To-do item:
Output the listing below verbatim, but drop the images.

Dataset excerpts:

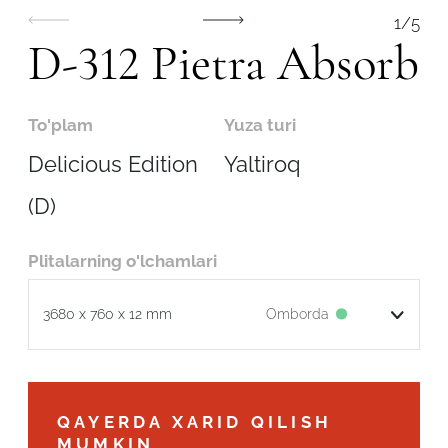
1
/
5
D-312 Pietra Absorb
To'plam
Yuza turi
Delicious Edition
Yaltiroq
(D)
Plitalarning o'lchamlari
Omborda
3680 x 760 x 12 mm
Robot emasligingizni tasdiqlang
QAYERDA XARID QILISH
ARIZANI YUBORISH
MUMKIN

Answer section:
1
/
5
D-312 Pietra Absorb
To'plam
Yuza turi
Delicious Edition
Yaltiroq
(D)
Plitalarning o'lchamlari
Omborda
3680 x 760 x 12 mm
Robot emasligingizni tasdiqlang
QAYERDA XARID QILISH
ARIZANI YUBORISH
MUMKIN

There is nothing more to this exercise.